TEMPE, Ariz. -- A new way to look at cancer -- by tracing its deep evolutionary roots to the dawn of multicellularity more than a billion years ago -- has been proposed by Paul Davies of Arizona State University's Beyond Center for Fundamental Concepts in Science in collaboration with Charles Lineweaver of the Australian National University. If their theory is correct, it promises to transform the approach to cancer therapy, and to link the origin of cancer to the origin of life and the developmental processes of embryos.
Davies and Lineweaver are both theoretical physicists and cosmologists with experience in the field of astrobiology -- the search for life beyond Earth. They turned to cancer research only recently, in part because of the creation at Arizona State University of the Center for the Convergence of Physical Science and Cancer Biology. The Center is one of twelve established by the National Cancer Institute to encourage physical scientists to lend their insights into tackling cancer.
The new theory challenges the orthodox view that cancer develops anew in each host by a series of chance mutational accidents. Davies and Lineweaver claim that cancer is actually an organized and systematic response to some sort of stress or physical challenge. It might be triggered by a random accident, they say, but thereafter it more or less predictably unfolds.

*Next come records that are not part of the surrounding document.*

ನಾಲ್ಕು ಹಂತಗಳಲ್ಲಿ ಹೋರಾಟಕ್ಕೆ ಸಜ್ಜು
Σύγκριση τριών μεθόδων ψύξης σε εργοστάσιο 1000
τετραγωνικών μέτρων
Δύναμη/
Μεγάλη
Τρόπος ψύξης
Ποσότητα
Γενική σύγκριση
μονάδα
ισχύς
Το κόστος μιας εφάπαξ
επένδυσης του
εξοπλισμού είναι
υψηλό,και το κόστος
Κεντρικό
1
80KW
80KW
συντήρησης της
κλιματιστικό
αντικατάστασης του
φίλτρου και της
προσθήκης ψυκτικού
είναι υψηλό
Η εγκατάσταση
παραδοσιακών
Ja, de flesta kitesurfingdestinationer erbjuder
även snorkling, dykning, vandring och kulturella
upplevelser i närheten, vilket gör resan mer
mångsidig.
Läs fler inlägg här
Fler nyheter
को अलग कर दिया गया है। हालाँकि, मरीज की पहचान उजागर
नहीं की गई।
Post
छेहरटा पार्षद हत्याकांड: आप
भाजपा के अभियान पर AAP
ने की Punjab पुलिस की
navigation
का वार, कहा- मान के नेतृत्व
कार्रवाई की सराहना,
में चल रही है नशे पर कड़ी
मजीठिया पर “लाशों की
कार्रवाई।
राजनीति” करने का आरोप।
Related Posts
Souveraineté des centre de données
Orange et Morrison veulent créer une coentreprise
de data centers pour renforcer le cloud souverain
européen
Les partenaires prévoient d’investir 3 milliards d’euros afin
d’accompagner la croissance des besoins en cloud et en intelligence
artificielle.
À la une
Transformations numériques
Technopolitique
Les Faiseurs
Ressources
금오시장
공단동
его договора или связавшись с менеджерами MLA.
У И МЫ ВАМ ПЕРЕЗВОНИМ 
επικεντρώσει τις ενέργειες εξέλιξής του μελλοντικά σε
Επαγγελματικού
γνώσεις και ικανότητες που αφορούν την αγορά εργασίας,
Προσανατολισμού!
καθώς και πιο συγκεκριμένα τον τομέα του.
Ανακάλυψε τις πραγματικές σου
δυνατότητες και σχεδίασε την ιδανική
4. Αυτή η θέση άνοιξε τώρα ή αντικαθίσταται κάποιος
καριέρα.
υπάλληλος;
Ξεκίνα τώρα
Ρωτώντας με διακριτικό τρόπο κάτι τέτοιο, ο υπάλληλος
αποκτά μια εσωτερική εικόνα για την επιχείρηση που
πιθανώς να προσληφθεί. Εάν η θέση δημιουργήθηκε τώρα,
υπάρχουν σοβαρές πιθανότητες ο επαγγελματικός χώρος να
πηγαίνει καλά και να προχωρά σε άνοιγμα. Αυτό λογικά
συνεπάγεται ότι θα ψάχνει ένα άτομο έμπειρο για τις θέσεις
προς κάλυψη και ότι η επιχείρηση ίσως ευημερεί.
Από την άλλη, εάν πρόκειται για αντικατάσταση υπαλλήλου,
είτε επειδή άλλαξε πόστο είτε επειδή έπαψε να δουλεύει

Their view of cancer is outlined in the article "Exposing cancer's deep evolutionary roots," written by Davies. It appears in a special July issue of Physics World devoted to the physics of cancer.
"We envisage cancer as the execution of an ancient program pre-loaded into the genomes of all cells," says Davies, an Arizona State University Regents Professor. "It is rather like Windows defaulting to 'safe mode' after suffering an insult of some sort." As such, he describes cancer as a throwback to an ancestral phenotype.
The new theory predicts that as cancer progresses through more and more malignant stages, it will express genes that are more deeply conserved among multicellular organisms, and so are in some sense more ancient. Davies and Lineweaver are currently testing this prediction by comparing gene expression data from cancer biopsies with phylogenetic trees going back 1.6 billion years, with the help of Luis Cisneros, a postdoctoral researcher with Arizona State University's Beyond Center.
But if this is the case, then why hasn't evolution eliminated the ancient cancer subroutine?
"Because it fulfills absolutely crucial functions during the early stages of embryo development," Davies explains. "Genes that are active in the embryo and normally dormant thereafter are found to be switched back on in cancer. These same genes are the 'ancient' ones, deep in the tree of multicellular life."
The link with embryo development has been known to cancer biologists for a long time, says Davies, but the significance of this fact is rarely appreciated. If the new theory is correct, researchers should find that the more malignant stages of cancer will re-express genes from the earliest stages of embryogenesis. Davies adds that there is already some evidence for this in several experimental studies, including recent research at Harvard University and the Albert Einstein College of Medicine in New York.
"As cancer progresses through its various stages within a single organism, it should be like running the evolutionary and developmental arrows of time backward at high speed," says Davies.
This could provide clues to future treatments. For example, when life took the momentous step from single cells to multicellular assemblages, Earth had low levels of oxygen. Sure enough, cancer reverts to an ancient form of metabolism called fermentation, which can supply energy with little need for oxygen, although it requires lots of sugar.
Davies and Lineweaver predict that if cancer cells are saturated with oxygen but deprived of sugar, they will become more stressed than healthy cells, slowing them down or even killing them. ASU's Center for the Convergence of Physical Science and Cancer Biology, of which Davies is principal investigator, is planning a workshop in November to examine the clinical evidence for this.
"It is clear that some radically new thinking is needed," Davies states. "Like aging, cancer seems to be a deeply embedded part of the life process. Also like aging, cancer generally cannot be cured but its effects can certainly be mitigated, for example, by delaying onset and extending periods of dormancy. But we will learn to do this effectively only when we better understand cancer, including its place in the great sweep of evolutionary history."